# SMS-1 Update to 2.1.3



## altahometheatre (Oct 18, 2008)

I recently purchased a SMS-1 that never had the firmware updated to 2.1.3. I tried to do it last night and it appeared everything was successful. SMS-1 screen was flashing and messaged said update was successful.

The problem is that when I look at the version on the main menu, it still says 2.1

Is that was happens with the update? Or should the menu say 2.1.3

Thanks
Darryl


----------



## altahometheatre (Oct 18, 2008)

I was able to get the SMS-1 updated. 

Although it went through the entire procedure and said update was successful, I still had the old version. 

I was updating with a USB to Serial cable. When I changed to a PC that had a real serial cable, I was able to successfully update.

Darryl


----------



## millerwill (Sep 3, 2007)

Had a similar experience. Unit came with the old (2.1) FW, so I ordered a USB-RS232 hybrid cable from monoprice, and it looked with everything was going to be simple: the update indicated that it went through OK, but it didn't 'take' on the unit; i.e., it still showed the old FW.

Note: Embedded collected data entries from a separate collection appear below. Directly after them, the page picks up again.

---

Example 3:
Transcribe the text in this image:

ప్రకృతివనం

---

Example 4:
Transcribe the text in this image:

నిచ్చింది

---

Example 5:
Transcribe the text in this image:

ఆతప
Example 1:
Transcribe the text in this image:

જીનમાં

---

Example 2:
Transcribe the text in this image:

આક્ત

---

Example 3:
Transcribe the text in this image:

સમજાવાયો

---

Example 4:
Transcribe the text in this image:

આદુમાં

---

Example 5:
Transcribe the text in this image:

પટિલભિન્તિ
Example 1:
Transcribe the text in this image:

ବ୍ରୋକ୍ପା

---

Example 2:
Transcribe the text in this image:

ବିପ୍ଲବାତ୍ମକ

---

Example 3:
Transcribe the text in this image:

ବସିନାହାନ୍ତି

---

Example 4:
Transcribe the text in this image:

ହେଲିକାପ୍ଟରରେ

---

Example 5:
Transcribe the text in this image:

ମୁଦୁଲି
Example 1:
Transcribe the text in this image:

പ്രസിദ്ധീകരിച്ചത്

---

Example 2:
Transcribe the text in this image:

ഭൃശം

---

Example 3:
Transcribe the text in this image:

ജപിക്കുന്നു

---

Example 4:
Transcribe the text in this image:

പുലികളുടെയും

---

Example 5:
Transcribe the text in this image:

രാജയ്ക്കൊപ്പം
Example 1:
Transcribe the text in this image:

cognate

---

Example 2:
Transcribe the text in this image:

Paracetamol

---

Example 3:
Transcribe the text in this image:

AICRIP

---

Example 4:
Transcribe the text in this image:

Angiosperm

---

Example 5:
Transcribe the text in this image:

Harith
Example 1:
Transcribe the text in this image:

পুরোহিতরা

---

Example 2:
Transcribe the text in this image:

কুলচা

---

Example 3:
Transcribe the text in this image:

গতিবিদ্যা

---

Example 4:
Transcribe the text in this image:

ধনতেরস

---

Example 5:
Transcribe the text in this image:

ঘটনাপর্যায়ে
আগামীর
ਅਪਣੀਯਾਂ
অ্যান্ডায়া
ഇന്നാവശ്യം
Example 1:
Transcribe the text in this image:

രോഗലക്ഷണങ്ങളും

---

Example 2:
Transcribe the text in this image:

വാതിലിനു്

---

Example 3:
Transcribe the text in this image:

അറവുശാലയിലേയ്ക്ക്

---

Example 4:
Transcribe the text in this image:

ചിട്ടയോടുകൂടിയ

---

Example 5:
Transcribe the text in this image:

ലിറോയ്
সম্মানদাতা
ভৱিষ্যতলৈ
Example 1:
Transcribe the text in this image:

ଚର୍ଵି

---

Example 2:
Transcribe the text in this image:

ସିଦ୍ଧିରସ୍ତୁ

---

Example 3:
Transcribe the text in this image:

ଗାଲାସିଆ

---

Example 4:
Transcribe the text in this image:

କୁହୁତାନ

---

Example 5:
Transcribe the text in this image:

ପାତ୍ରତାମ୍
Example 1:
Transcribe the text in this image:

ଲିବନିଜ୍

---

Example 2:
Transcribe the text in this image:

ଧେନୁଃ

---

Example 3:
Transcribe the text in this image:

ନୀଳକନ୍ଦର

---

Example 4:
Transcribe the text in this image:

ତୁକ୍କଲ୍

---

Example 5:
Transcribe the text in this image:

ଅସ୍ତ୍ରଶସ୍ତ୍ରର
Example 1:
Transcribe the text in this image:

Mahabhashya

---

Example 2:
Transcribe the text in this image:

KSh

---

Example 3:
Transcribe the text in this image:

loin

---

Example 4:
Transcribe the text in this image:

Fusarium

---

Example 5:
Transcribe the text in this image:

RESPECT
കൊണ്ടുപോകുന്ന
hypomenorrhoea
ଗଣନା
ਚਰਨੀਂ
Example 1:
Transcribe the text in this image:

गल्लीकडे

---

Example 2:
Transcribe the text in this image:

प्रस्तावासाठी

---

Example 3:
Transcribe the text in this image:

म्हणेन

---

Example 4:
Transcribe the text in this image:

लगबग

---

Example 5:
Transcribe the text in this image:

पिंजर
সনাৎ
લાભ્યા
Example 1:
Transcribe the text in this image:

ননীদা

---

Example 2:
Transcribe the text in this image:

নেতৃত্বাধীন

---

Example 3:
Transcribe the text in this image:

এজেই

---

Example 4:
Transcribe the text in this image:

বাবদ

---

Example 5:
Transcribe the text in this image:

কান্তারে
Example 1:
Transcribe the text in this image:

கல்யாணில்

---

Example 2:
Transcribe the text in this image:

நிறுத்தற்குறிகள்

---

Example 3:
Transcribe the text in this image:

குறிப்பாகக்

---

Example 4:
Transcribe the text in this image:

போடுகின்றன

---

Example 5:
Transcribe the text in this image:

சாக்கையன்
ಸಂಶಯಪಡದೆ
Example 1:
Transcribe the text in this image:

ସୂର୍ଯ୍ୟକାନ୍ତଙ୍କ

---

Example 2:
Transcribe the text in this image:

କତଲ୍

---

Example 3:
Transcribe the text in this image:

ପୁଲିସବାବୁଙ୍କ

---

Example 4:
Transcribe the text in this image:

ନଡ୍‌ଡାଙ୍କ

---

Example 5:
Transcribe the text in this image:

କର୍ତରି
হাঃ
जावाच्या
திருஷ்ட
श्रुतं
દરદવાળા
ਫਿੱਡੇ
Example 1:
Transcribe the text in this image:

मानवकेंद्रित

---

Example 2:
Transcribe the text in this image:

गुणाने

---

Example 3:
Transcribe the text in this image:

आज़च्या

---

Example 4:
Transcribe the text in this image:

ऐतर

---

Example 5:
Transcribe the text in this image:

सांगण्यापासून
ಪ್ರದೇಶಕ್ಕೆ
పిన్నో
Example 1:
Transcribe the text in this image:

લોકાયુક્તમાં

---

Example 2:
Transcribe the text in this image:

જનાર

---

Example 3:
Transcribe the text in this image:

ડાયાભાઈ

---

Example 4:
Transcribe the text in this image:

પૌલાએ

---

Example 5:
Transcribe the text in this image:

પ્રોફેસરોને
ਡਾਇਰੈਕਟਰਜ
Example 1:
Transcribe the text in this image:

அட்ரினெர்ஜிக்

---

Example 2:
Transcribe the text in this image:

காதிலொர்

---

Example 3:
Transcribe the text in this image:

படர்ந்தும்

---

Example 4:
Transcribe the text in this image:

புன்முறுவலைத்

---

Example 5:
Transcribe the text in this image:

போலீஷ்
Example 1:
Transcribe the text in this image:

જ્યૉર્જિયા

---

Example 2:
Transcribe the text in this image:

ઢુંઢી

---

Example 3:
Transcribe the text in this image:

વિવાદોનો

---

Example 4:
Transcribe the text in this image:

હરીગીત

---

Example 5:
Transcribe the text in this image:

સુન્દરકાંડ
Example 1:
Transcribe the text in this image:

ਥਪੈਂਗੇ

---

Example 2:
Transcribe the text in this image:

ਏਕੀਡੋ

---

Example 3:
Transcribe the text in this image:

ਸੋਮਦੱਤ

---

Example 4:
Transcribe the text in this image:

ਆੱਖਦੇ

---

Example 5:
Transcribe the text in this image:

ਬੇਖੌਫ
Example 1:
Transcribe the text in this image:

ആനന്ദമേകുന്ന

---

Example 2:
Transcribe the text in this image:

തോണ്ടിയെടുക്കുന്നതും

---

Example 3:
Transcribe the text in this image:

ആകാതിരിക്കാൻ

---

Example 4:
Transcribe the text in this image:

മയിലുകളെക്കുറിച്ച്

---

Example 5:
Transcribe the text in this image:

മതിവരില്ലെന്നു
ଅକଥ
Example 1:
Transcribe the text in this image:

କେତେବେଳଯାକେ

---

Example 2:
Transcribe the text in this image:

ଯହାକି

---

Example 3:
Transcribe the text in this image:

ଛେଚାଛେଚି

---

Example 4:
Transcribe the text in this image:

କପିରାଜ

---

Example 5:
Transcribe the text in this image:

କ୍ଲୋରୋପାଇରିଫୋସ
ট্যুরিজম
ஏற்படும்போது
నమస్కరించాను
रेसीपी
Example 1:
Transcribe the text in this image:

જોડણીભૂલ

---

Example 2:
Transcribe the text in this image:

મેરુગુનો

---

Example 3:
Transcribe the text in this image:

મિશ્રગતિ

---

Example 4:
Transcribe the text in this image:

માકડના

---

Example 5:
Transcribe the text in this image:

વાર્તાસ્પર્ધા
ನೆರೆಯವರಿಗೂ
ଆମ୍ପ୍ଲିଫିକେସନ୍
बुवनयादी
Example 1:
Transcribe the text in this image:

The problem was that I needed to load the 'driver' for the USB cable, and unfortunately the disk for this didn't come with the cable. Fortunately a friend, who is a computer guru, came by and was able to find the driver on the internet, load it, and then everything took less than a minute. Happily now at 2.1.3, but I would NEVER have figured this out on my own.


----------



## dvboy (Feb 7, 2009)

millerwill said:


> Had a similar experience. Unit came with the old (2.1) FW, so I ordered a USB-RS232 hybrid cable from monoprice, and it looked with everything was going to be simple: the update indicated that it went through OK, but it didn't 'take' on the unit; i.e., it still showed the old FW.
> 
> The problem was that I needed to load the 'driver' for the USB cable, and unfortunately the disk for this didn't come with the cable. Fortunately a friend, who is a computer guru, came by and was able to find the driver on the internet, load it, and then everything took less than a minute. Happily now at 2.1.3, but I would NEVER have figured this out on my own.


LOL.....I had the exact same problem,didn't realize the cable needed a driver to make it work,tried for a couple hours:scratch:Finally a friend took all of 5 minutes to get it done.


----------